ROC AUC Score

The ROC AUC Score (ROC) [28] computes the Area Under the Receiver Operating Characteristic Curve. By plotting the True Positive Rate (Sensitivity) against the False Positive Rate (1 - Specificity) at various classification thresholds, it quantifies the general ranking capability of a probabilistic classifier.

Receiver Operating Characteristic Area Under Curve Illustration

Intuitively, the ROC AUC represents the exact probability that a classifier will rank a randomly chosen positive instance higher than a randomly chosen negative instance.

\[\text{AUC} = \int_{0}^{1} \text{TPR}(\tau) \, d\left(\text{FPR}(\tau)\right)\]

Where \(\tau\) represents the sweeping decision threshold.


Architectural Design: Input Integrity & Safeguards

1. The Probabilistic Input Requirement (y_score) Unlike accuracy or precision metrics that evaluate discrete label predictions (e.g., [0, 1, 1]), the ROC AUC strictly evaluates continuous confidence scores or uncalibrated decision function outputs (e.g., [0.12, 0.88, 0.94]). Passing discrete class labels degrades the curve into a single step-function coordinate.

____

Written task = Rewrite the ROC AUC passage from "The ROC AUC Score" to "a probabilistic classifier.", substituting "overall ranking ability" for "general ranking capability". Rely solely on the ROC AUC passage above.

Dataset content =
____

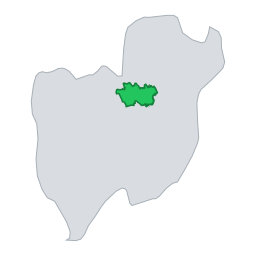 Ruhango, Southern, Rwanda shown in context, rotated 180°
{"feature_id": "39286606B52583425373362", "entity_name": "Ruhango", "entity_type": "district", "adm_level": 2, "iso_a3": "RWA", "parent_name": "Rwanda", "parent_adm1": "Southern", "projection": "equal_earth", "projection_center": [29.754, -2.193], "detail": "fine", "context": "in_parent", "style": "filled", "palette": "green", "viewbox_px": 256, "rotation_deg": 180, "n_neighbors": 0, "source": "geoboundaries", "source_scale": "gbopen_adm2", "svg_char_len": 6157}
<svg xmlns="http://www.w3.org/2000/svg" viewBox="0 0 256 256"><g transform="rotate(180 128 128)"><path d="M100.2,57.3L103.3,57.2L124.0,50.5L126.1,52.6L129.4,65.5L131.2,67.4L134.0,67.9L139.8,64.9L150.5,54.8L155.1,48.7L160.6,40.0L167.6,30.3L171.4,21.8L175.3,16.8L180.2,15.4L185.8,15.7L189.6,15.9L186.4,17.9L185.8,24.1L189.4,34.1L201.3,54.7L208.8,58.4L213.8,66.4L218.6,79.9L220.0,96.8L218.0,117.0L219.2,132.1L223.6,142.0L224.7,154.8L222.6,170.6L220.1,180.0L217.1,183.1L213.8,184.3L209.2,183.2L203.6,184.5L197.6,187.5L193.8,187.9L191.4,187.4L186.9,184.8L179.9,176.7L166.7,181.2L163.1,181.1L158.3,185.0L154.4,189.7L152.0,190.1L149.5,189.4L138.2,179.8L134.0,180.1L132.3,207.1L130.4,222.1L128.1,228.7L120.0,235.2L111.8,238.9L107.3,238.6L89.4,240.6L82.3,240.6L78.5,238.4L73.4,223.2L63.9,216.3L54.7,213.2L51.0,214.1L47.7,222.1L46.3,229.2L37.5,224.3L34.8,218.2L34.5,208.0L31.3,193.9L33.1,188.0L36.6,184.1L43.9,176.7L55.1,166.4L57.5,161.5L59.1,153.3L58.4,134.3L57.3,118.3L58.6,112.5L63.8,100.1L70.6,87.5L78.6,74.0L83.4,72.7L89.8,67.6L96.4,60.1L100.2,57.3Z" fill="#d9dde1" stroke="#a8b0b8" stroke-width="1"/><path d="M139.2,166.3L139.2,166.2L139.5,165.6L139.6,165.0L139.7,164.8L139.8,164.5L139.8,164.1L139.8,163.8L139.8,163.6L139.8,163.4L139.6,163.2L139.6,162.8L139.6,162.4L139.3,162.2L139.2,162.4L137.3,162.4L136.8,162.0L136.5,161.4L135.3,158.7L134.6,157.4L134.5,157.1L134.3,156.5L133.9,155.9L133.8,155.0L133.7,154.5L133.5,154.3L133.3,154.4L131.8,153.8L131.7,153.7L131.4,153.4L131.2,153.0L131.0,152.6L130.9,152.5L130.7,152.5L130.6,152.3L130.5,152.2L130.4,151.4L130.0,151.0L129.9,150.5L130.0,150.4L130.0,150.2L129.9,149.4L129.5,149.3L129.1,149.7L128.8,149.8L128.6,149.7L128.3,149.9L128.2,150.0L127.8,149.9L127.5,150.1L127.0,150.2L126.9,150.1L126.4,150.3L126.0,150.6L125.8,150.7L125.6,150.8L125.2,150.9L125.1,150.7L124.7,150.7L124.2,150.8L124.0,150.7L123.7,150.7L123.4,150.9L123.0,150.7L122.8,150.6L122.0,150.7L121.9,151.2L122.0,151.3L122.1,151.7L122.3,152.2L122.2,152.2L122.1,152.3L121.9,152.3L121.8,152.5L121.7,152.6L121.6,152.8L121.4,152.7L120.8,152.8L120.9,153.4L121.2,153.9L120.9,154.2L120.7,154.5L120.8,154.8L120.7,155.1L120.4,154.9L120.0,154.9L119.6,155.0L119.2,154.8L118.6,154.3L118.4,153.7L117.7,153.4L117.5,153.2L116.8,153.0L116.4,152.5L115.8,152.0L115.6,151.5L115.2,151.6L114.4,150.7L114.2,150.9L113.9,150.7L113.4,150.8L113.3,150.7L113.1,150.8L112.9,150.8L112.7,151.0L112.4,150.9L112.3,151.1L111.9,151.1L111.8,151.4L111.6,151.5L111.4,151.7L111.4,151.8L111.2,151.9L110.9,151.8L110.8,152.0L110.6,151.8L110.4,151.7L110.5,151.5L110.4,151.3L110.4,151.2L110.2,150.9L110.4,150.8L110.3,150.7L110.2,150.5L110.4,150.2L110.1,149.9L110.0,150.0L110.0,149.8L109.9,149.8L109.8,150.0L109.8,149.9L109.5,149.9L109.3,149.8L109.2,149.9L109.2,150.1L108.8,150.0L108.8,149.9L108.7,150.0L108.7,150.3L108.7,150.6L108.7,151.1L108.7,151.8L108.0,151.7L107.8,151.5L107.6,151.2L107.5,150.9L107.4,150.8L107.4,151.2L107.1,151.6L106.5,151.7L106.0,151.5L105.7,151.5L105.5,151.4L105.2,151.7L104.9,151.6L104.8,151.8L104.7,151.8L104.3,152.1L104.2,152.1L104.2,151.8L103.9,151.9L103.8,152.0L103.8,151.8L103.7,151.5L103.7,151.4L103.4,151.6L103.4,152.0L103.2,152.2L103.2,152.4L103.0,152.5L103.2,152.9L103.1,153.0L102.9,153.4L102.7,153.4L102.6,153.7L102.3,154.0L102.2,154.2L102.2,154.5L102.2,154.9L102.3,154.9L102.4,155.0L102.2,155.2L101.9,155.7L101.9,155.8L102.3,155.8L102.4,156.0L102.4,156.4L102.6,156.5L102.7,156.3L102.8,156.3L102.8,156.5L103.0,156.7L103.0,156.8L103.0,157.0L102.9,157.1L103.0,157.3L102.8,157.4L102.9,157.6L102.8,158.0L103.0,158.4L103.3,158.4L103.3,158.5L103.3,158.9L103.3,159.1L103.2,159.3L103.3,159.6L102.9,160.2L102.9,160.3L103.0,160.5L102.7,161.0L102.3,160.9L102.1,160.6L101.7,161.0L101.4,161.1L101.5,161.4L101.3,161.4L101.2,161.3L101.0,161.7L101.0,161.9L101.1,162.0L101.0,162.4L100.8,162.2L100.5,161.8L100.3,162.0L100.2,161.7L100.0,162.3L99.8,162.6L99.7,162.6L98.8,162.9L98.8,163.1L98.7,163.3L98.8,163.4L98.8,163.7L98.9,163.8L98.9,164.1L99.1,164.3L99.1,164.5L99.3,164.7L99.3,164.8L99.3,165.0L99.6,165.3L99.7,165.5L99.9,166.0L100.1,166.0L100.2,166.5L100.4,166.7L100.5,166.8L100.5,167.0L100.3,167.1L100.6,167.4L100.6,167.5L100.8,167.7L100.8,168.0L101.0,168.2L100.9,168.3L101.0,168.4L101.1,168.6L101.3,168.7L101.5,168.7L101.9,168.8L101.8,169.2L101.9,169.3L102.0,169.5L102.3,169.0L102.5,168.9L102.8,169.2L103.0,169.2L103.4,169.0L103.5,169.1L103.8,169.2L103.9,169.3L104.4,169.6L104.4,169.9L104.6,170.1L104.8,170.1L105.0,170.3L105.3,170.3L105.4,170.2L105.6,169.9L105.8,168.9L106.1,168.8L106.4,169.0L106.6,169.0L106.5,169.4L106.6,169.5L106.8,169.6L106.9,170.1L107.0,169.9L107.1,170.0L107.4,169.8L107.9,168.8L108.1,168.7L108.1,168.9L108.3,169.0L108.5,169.3L108.7,169.6L108.8,169.7L109.0,170.1L109.6,170.7L110.1,171.5L110.2,171.3L110.5,171.3L110.6,171.2L110.8,171.4L111.0,171.4L111.3,171.1L111.6,170.7L111.6,170.2L111.4,169.9L111.5,169.6L111.4,169.3L111.5,168.8L111.4,168.5L111.3,168.3L111.3,168.0L111.4,167.9L111.6,168.1L112.0,168.0L112.3,168.3L112.4,168.2L112.5,168.3L112.9,168.2L113.1,168.2L113.1,167.7L113.3,167.5L113.8,167.8L114.2,168.2L115.2,168.1L115.6,168.3L115.8,168.1L116.0,167.3L116.3,167.6L116.7,168.0L116.9,168.8L116.9,169.0L117.1,169.6L117.4,170.0L118.8,171.0L119.1,171.5L119.4,172.1L119.7,172.5L119.9,172.4L120.2,172.6L120.5,172.5L120.8,172.7L121.0,172.6L121.5,171.6L121.3,171.4L121.4,171.1L121.5,170.6L121.6,170.4L122.2,170.0L122.6,170.2L122.8,170.3L123.4,169.8L123.5,170.0L124.2,170.2L124.3,170.4L124.3,170.7L124.6,171.2L125.2,171.7L125.3,171.8L125.3,172.3L125.8,172.9L126.1,172.9L126.4,172.8L126.5,172.9L126.5,173.0L126.7,173.3L126.9,173.2L127.1,173.0L127.5,173.0L127.8,172.9L128.2,172.6L128.3,172.3L128.6,172.3L129.0,172.2L129.4,172.2L129.9,172.1L130.3,172.5L130.7,172.5L131.0,172.6L131.4,172.6L131.8,173.0L132.0,173.0L132.5,172.3L132.7,172.2L132.3,171.5L132.3,171.0L132.2,170.6L132.0,170.4L131.9,169.9L131.8,169.7L131.8,169.2L131.7,168.8L131.8,168.5L131.6,168.1L131.0,168.1L131.1,167.9L131.3,166.8L131.4,166.5L132.2,166.3L133.0,167.1L133.3,167.3L133.5,167.2L133.7,166.8L133.8,166.8L134.0,166.6L134.4,166.5L135.1,166.4L135.5,166.2L136.2,166.4L136.4,166.3L136.8,166.2L137.2,166.2L138.1,166.7L139.2,166.3Z" fill="#22c55e" stroke="#15803d" stroke-width="1.5"/></g></svg>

____

Answer below =
The ROC AUC Score (ROC) [28] computes the Area Under the Receiver Operating Characteristic Curve. By plotting the True Positive Rate (Sensitivity) against the False Positive Rate (1 - Specificity) at various classification thresholds, it quantifies the overall ranking ability of a probabilistic classifier.